To achieve high availability, engineers use architectural patterns. Two major ones are failover and replication.

Failover

Failover means having a backup system ready to take over when the main system fails.

Master-master replication with bidirectional synchronization between nodes

How it works

  • Primary server handles traffic.
  • Secondary server stays on standby.
  • Monitoring detects failure.
  • Traffic switches automatically.

Users experience little or no disruption.

Types of failover

Active Passive

  • One server is active.
  • One server waits idle.

Pros: simple design and easy management.

Cons: hardware is underutilized and backup sync risk exists.

Active Active

  • Multiple servers handle traffic simultaneously.
  • Load balancer distributes requests.

Pros: better performance, higher throughput, and better resource utilization.

Cons: session handling is complex and configuration consistency is critical.

Replication

Replication means keeping multiple copies of data in different machines or locations.

If one copy is lost, another can be used.

Master Slave Replication

Master-slave replication architecture with one master and multiple slave nodes
  • Master handles reads and writes.
  • Slaves handle only reads.

If master fails, the system may continue in read only mode and a slave can be promoted to master.

Master Master Replication

Primary HTTP server with failover HTTP server standby architecture
  • Multiple nodes handle reads and writes.
  • Nodes synchronize data between them.

Benefits: higher availability and no single write bottleneck.

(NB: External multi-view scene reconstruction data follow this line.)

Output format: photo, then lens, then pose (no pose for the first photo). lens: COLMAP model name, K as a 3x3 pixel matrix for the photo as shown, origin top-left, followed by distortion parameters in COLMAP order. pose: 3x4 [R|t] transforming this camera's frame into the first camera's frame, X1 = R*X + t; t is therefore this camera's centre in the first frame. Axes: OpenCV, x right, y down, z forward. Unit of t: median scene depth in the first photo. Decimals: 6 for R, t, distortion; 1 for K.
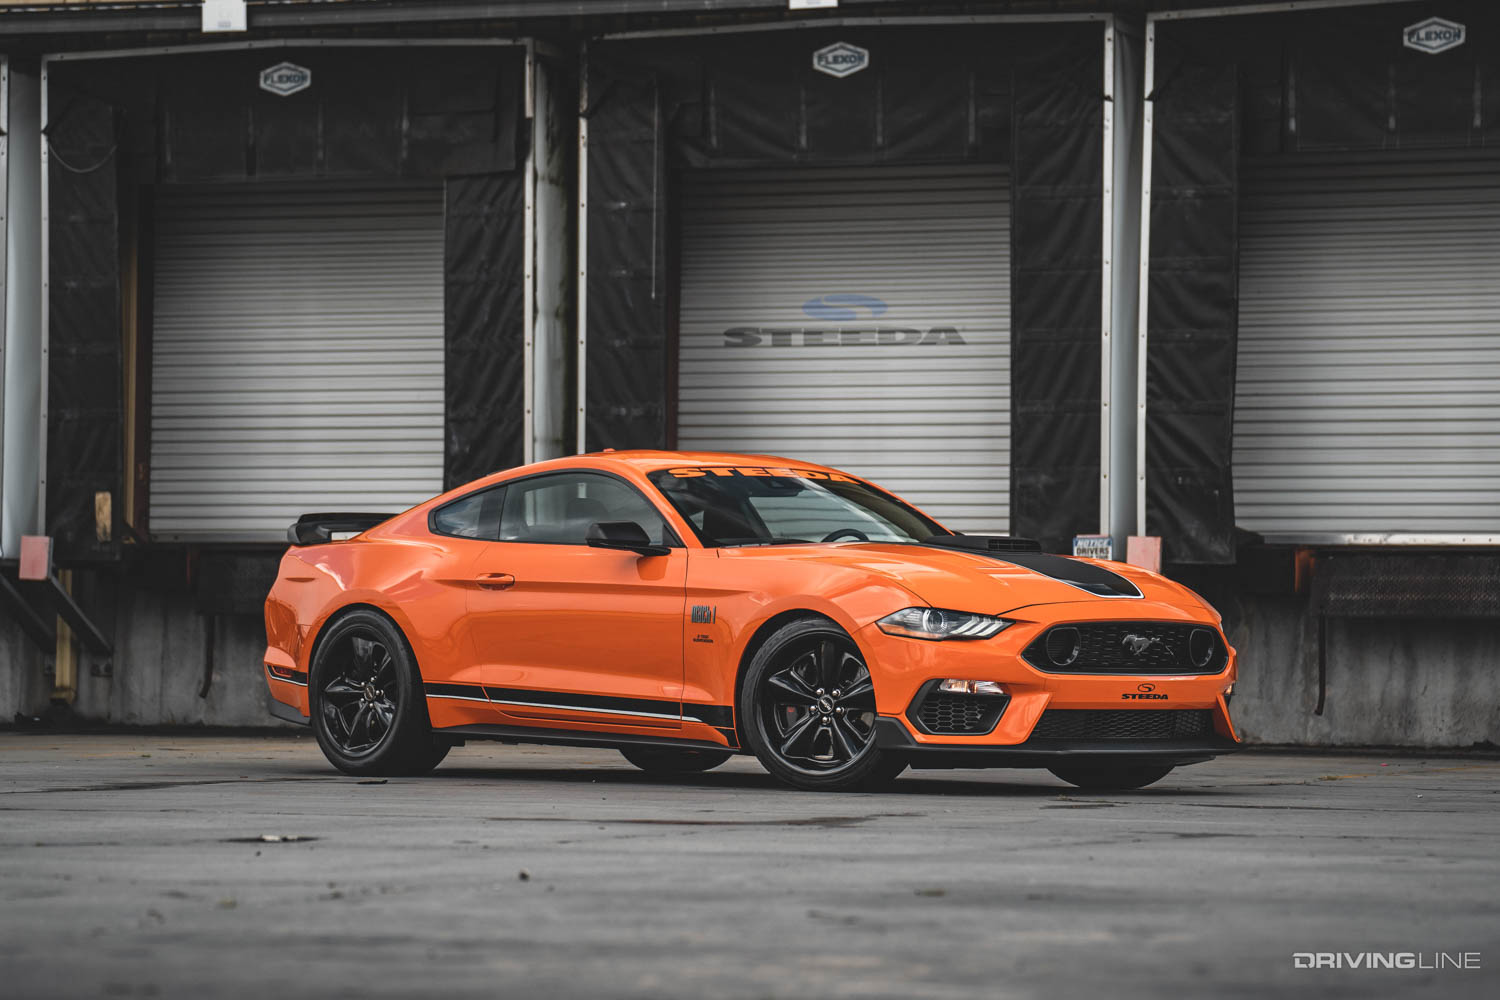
lens RADIAL K [[4930.5, 0, 750.0], [0, 4930.5, 500.0], [0, 0, 1]] dist [0.402630, -1.805102]
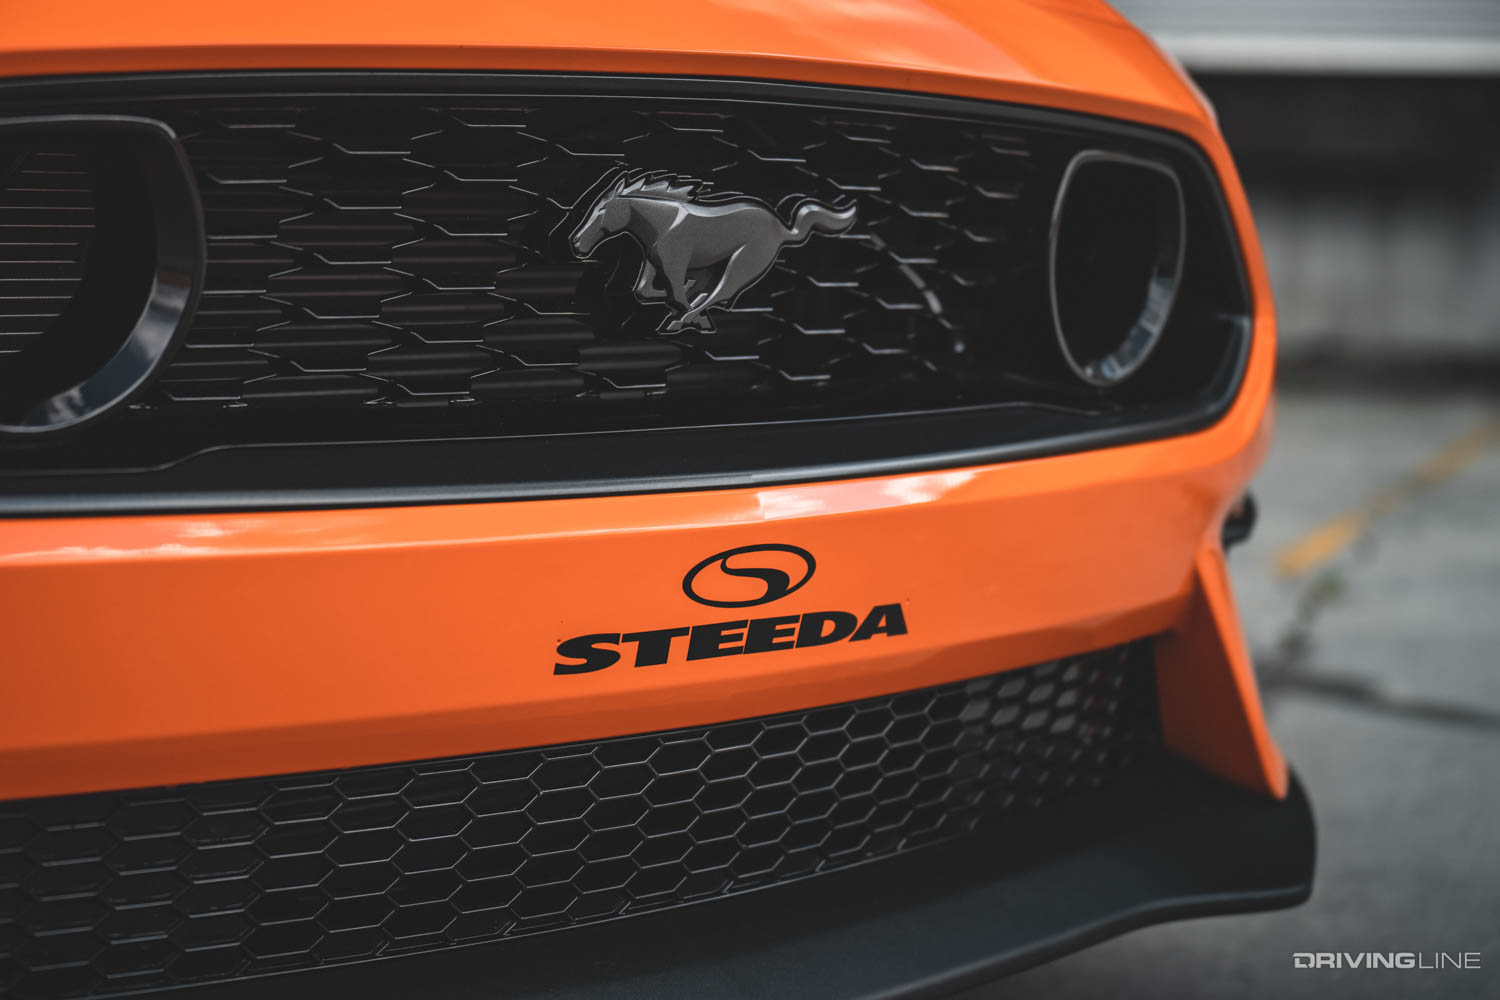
lens RADIAL K [[3129.1, 0, 750.0], [0, 3129.1, 500.0], [0, 0, 1]] dist [-0.043881, -0.021852]
pose [[0.999002, 0.004093, 0.044476, 0.045321], [-0.009749, 0.991764, 0.127710, 0.014854], [-0.043587, -0.128017, 0.990814, 0.543655]]
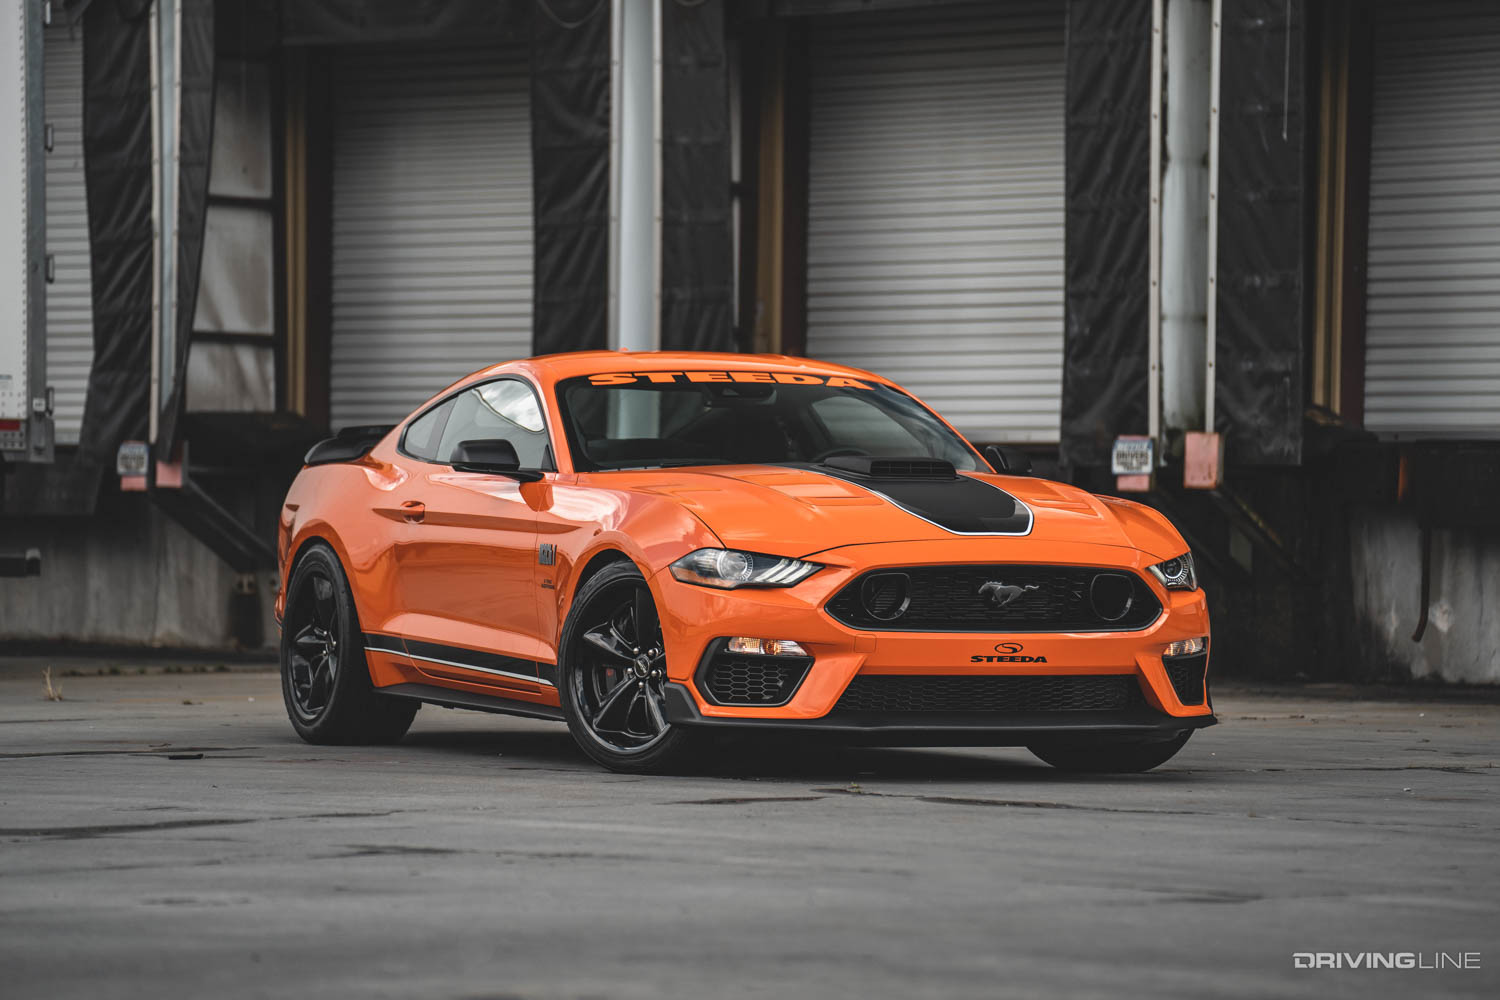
lens RADIAL K [[5874.4, 0, 750.0], [0, 5874.4, 500.0], [0, 0, 1]] dist [1.160530, 3.650866]
pose [[0.949082, -0.001925, -0.315024, 0.201981], [0.009349, 0.999713, 0.022057, -0.004355], [0.314891, -0.023879, 0.948827, 0.050385]]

Challenges: conflict resolution, higher write latency, and consistency trade offs.

Trade offs of Replication

Replication improves availability but introduces complexity.

  • Possible data loss before replication completes.
  • Replication lag under heavy writes.
  • Higher infrastructure cost.
  • Promotion logic for failover.

Engineering is always about balancing availability, complexity, cost, and consistency.

Final Thoughts

Availability is not just a metric, it is a design mindset.

Building highly available systems means assuming failures will happen and designing the system to survive them.

Good system designers do not try to prevent all failures.

They make sure failures do not break the user experience.